In the copy, include every entry exactly but none of the images.
**** DATA SUPPLIED
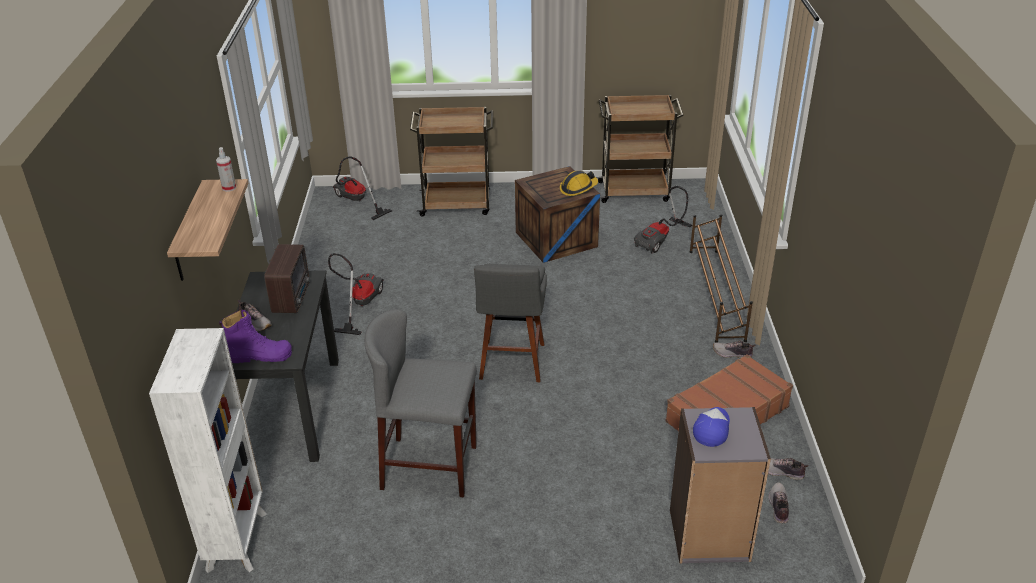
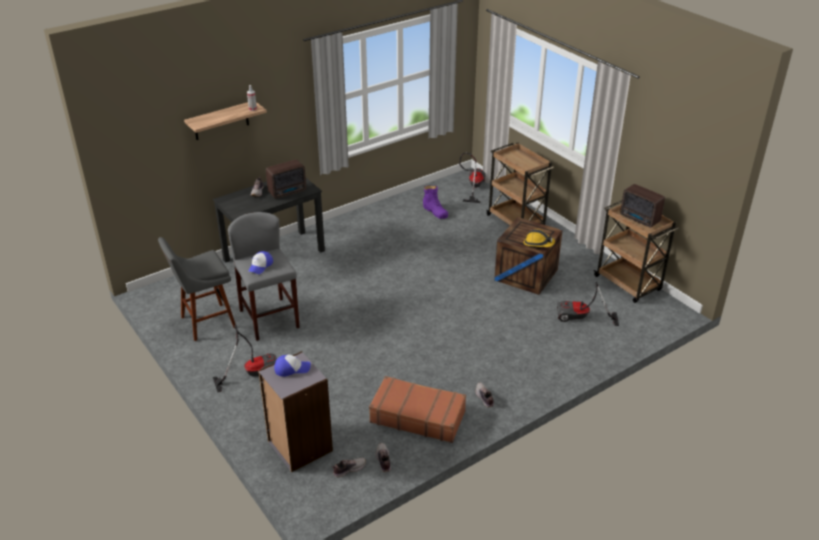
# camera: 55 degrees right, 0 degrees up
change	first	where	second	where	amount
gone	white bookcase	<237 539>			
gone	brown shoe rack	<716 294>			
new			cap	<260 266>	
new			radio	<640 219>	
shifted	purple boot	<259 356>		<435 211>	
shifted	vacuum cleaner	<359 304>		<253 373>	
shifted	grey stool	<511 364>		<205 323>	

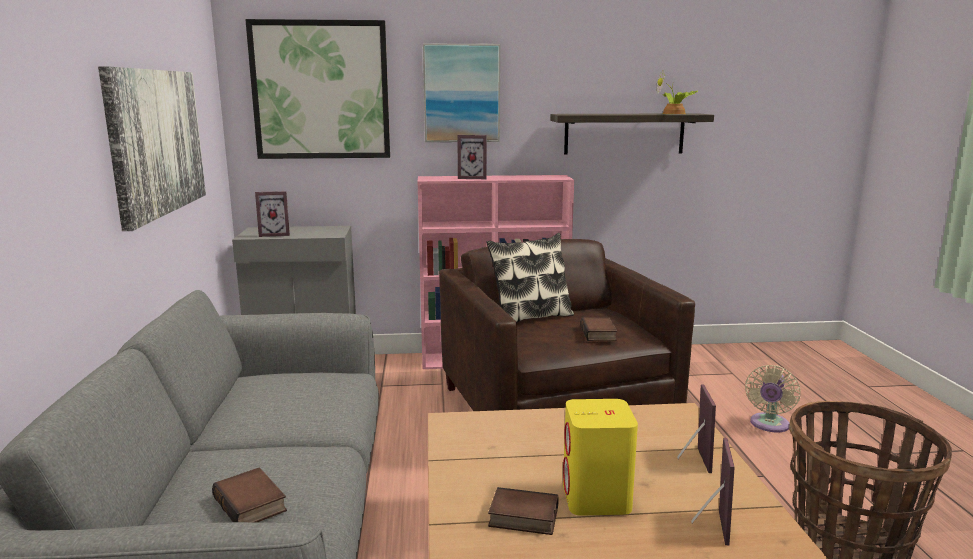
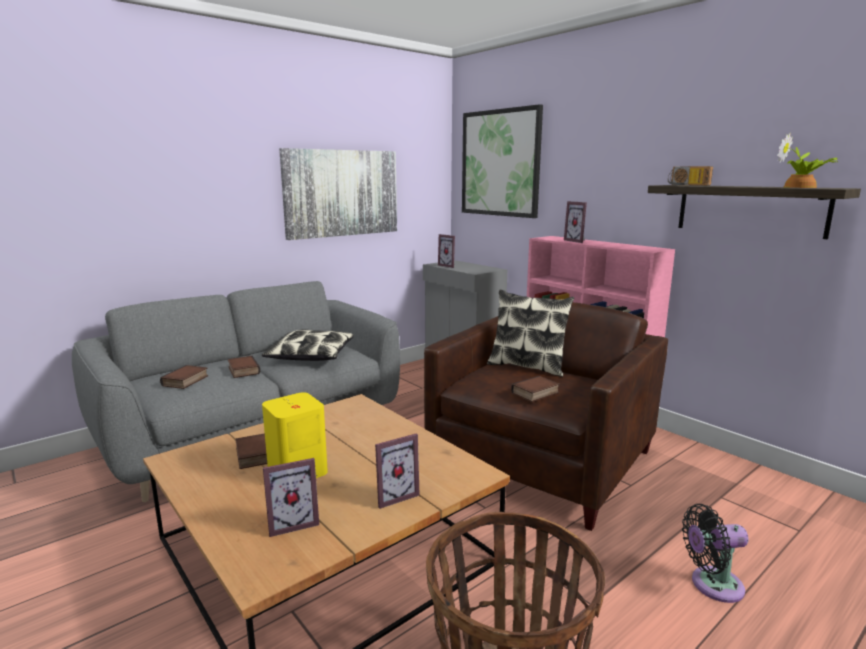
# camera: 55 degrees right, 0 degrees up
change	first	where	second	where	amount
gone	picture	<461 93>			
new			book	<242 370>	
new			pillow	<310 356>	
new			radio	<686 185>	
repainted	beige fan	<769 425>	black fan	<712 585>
********
[SOLVED EXERCISE]
# camera: 55 degrees right, 0 degrees up
change	first	where	second	where	amount
gone	white bookcase	<237 539>			
gone	brown shoe rack	<716 294>			
new			cap	<260 266>	
new			radio	<640 219>	
shifted	purple boot	<259 356>		<435 211>	
shifted	vacuum cleaner	<359 304>		<253 373>	
shifted	grey stool	<511 364>		<205 323>	

# camera: 55 degrees right, 0 degrees up
change	first	where	second	where	amount
gone	picture	<461 93>			
new			book	<242 370>	
new			pillow	<310 356>	
new			radio	<686 185>	
repainted	beige fan	<769 425>	black fan	<712 585>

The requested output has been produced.